If you missed this morning’s announcement about the newly organized First Presidency, you can watch the video below. The First Presidency announcement starts at the 52 minute mark and the press conference, which began at 10am this morning starts at the 1:51 (one hour, fifty-one) minute mark.
President Russell M. Nelson was called and set apart on Sunday as the 17th President of the Church of Jesus Christ of Latter-day Saints. Dallin H. Oaks has been called as the First Councelor and Henry B. Eyring has been called as the Second Councelor. Elder M. Russell Ballard has been called to be the acting President of the Quorum of the Twelve.
Elder Christofferson conducted the meeting and took a few minutes to explain the process of how the new president is chosen and how things are organized, he also bore his testimony of the meeting, “As a participant, it was sweet, sacred experience in which the Lord’s will was clearly manifest and all were in full accord. This experience confirmed once again that Jesus Christ directs His church.”

⁂

:: REQUIRED TASK A ::
Recast the stretch of the listing below from the line containing "collection date: 1919-12-05" through the line containing "family: Polypodiaceae" as a JSON list of strings, one string per line, leaving out blank lines.

⁂

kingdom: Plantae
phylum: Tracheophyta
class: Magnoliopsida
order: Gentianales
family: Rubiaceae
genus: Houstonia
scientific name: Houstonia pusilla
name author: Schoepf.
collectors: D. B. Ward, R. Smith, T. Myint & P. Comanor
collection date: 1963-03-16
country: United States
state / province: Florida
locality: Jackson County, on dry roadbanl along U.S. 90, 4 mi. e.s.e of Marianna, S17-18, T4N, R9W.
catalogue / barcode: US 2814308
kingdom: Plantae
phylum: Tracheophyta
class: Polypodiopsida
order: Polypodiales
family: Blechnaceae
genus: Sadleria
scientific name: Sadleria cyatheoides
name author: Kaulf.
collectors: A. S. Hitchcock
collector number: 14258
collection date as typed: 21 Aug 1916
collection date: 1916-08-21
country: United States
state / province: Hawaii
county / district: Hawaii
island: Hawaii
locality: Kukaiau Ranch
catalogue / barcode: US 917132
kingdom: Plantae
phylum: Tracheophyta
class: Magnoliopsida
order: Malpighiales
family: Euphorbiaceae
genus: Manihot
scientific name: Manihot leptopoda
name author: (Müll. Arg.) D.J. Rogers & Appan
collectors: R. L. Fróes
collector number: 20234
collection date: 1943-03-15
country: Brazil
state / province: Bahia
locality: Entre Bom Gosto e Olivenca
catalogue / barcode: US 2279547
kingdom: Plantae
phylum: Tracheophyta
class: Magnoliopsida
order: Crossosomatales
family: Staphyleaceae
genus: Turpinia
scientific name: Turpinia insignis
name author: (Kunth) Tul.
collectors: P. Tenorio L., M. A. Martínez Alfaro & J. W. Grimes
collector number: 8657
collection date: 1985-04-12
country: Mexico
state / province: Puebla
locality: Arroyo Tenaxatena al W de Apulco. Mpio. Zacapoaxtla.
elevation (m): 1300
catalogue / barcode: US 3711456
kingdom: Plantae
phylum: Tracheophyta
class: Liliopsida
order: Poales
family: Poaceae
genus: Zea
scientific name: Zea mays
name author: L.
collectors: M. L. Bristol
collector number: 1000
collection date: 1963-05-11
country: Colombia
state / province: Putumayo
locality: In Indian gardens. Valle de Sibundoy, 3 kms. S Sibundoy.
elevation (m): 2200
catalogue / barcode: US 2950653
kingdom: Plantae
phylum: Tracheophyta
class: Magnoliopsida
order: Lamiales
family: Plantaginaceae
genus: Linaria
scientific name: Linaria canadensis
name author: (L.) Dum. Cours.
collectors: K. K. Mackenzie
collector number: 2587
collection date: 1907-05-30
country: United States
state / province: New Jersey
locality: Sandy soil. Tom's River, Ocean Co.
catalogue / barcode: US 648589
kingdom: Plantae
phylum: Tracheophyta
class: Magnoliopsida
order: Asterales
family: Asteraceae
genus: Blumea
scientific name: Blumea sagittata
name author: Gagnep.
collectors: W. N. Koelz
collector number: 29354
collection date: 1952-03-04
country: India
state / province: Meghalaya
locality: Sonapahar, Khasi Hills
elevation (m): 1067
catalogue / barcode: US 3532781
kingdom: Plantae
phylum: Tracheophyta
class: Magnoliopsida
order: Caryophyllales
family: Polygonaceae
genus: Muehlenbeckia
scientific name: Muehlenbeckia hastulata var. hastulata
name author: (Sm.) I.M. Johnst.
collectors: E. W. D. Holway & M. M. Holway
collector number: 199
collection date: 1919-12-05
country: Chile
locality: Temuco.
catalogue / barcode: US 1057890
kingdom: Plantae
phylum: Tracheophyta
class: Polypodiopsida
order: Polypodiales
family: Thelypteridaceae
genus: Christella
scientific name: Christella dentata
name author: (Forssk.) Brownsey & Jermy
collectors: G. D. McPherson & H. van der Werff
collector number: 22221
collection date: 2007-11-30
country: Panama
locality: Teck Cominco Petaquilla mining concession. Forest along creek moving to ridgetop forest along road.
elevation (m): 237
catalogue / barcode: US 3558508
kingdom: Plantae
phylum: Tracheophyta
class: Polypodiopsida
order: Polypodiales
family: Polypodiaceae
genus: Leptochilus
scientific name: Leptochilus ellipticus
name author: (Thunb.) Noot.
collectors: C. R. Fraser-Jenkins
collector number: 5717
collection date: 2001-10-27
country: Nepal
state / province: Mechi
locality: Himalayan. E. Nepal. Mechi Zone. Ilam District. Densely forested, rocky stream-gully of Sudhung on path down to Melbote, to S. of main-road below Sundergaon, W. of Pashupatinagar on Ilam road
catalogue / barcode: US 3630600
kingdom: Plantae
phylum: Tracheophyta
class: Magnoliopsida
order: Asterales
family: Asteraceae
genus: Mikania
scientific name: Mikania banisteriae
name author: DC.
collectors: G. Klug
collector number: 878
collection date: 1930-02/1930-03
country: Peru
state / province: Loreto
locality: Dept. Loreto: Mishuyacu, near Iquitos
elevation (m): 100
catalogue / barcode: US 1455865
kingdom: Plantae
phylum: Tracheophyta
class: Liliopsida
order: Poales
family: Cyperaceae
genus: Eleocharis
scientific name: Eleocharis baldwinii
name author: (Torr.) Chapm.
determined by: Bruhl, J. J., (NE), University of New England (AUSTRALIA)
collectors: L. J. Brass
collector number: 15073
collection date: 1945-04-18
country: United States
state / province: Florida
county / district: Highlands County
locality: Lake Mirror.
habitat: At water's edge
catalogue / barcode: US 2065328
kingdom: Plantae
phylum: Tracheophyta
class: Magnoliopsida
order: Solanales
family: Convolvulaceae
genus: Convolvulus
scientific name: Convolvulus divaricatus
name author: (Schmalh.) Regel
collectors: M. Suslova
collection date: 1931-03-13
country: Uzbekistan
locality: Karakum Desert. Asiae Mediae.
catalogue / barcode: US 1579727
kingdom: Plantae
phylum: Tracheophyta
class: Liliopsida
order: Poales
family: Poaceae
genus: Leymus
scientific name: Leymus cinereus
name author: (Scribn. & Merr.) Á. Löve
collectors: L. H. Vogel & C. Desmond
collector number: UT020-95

⁂

:: REQUIRED TASK B ::
Reproduce the stretch of the First Presidency announcement above from "If you missed" through "of the Twelve." word for word.

:: CORRECT OUTPUT A ::
[
  "collection date: 1919-12-05",
  "country: Chile",
  "locality: Temuco.",
  "catalogue / barcode: US 1057890",
  "kingdom: Plantae",
  "phylum: Tracheophyta",
  "class: Polypodiopsida",
  "order: Polypodiales",
  "family: Thelypteridaceae",
  "genus: Christella",
  "scientific name: Christella dentata",
  "name author: (Forssk.) Brownsey & Jermy",
  "collectors: G. D. McPherson & H. van der Werff",
  "collector number: 22221",
  "collection date: 2007-11-30",
  "country: Panama",
  "locality: Teck Cominco Petaquilla mining concession. Forest along creek moving to ridgetop forest along road.",
  "elevation (m): 237",
  "catalogue / barcode: US 3558508",
  "kingdom: Plantae",
  "phylum: Tracheophyta",
  "class: Polypodiopsida",
  "order: Polypodiales",
  "family: Polypodiaceae"
]

:: CORRECT OUTPUT B ::
If you missed this morning’s announcement about the newly organized First Presidency, you can watch the video below. The First Presidency announcement starts at the 52 minute mark and the press conference, which began at 10am this morning starts at the 1:51 (one hour, fifty-one) minute mark.
President Russell M. Nelson was called and set apart on Sunday as the 17th President of the Church of Jesus Christ of Latter-day Saints. Dallin H. Oaks has been called as the First Councelor and Henry B. Eyring has been called as the Second Councelor. Elder M. Russell Ballard has been called to be the acting President of the Quorum of the Twelve.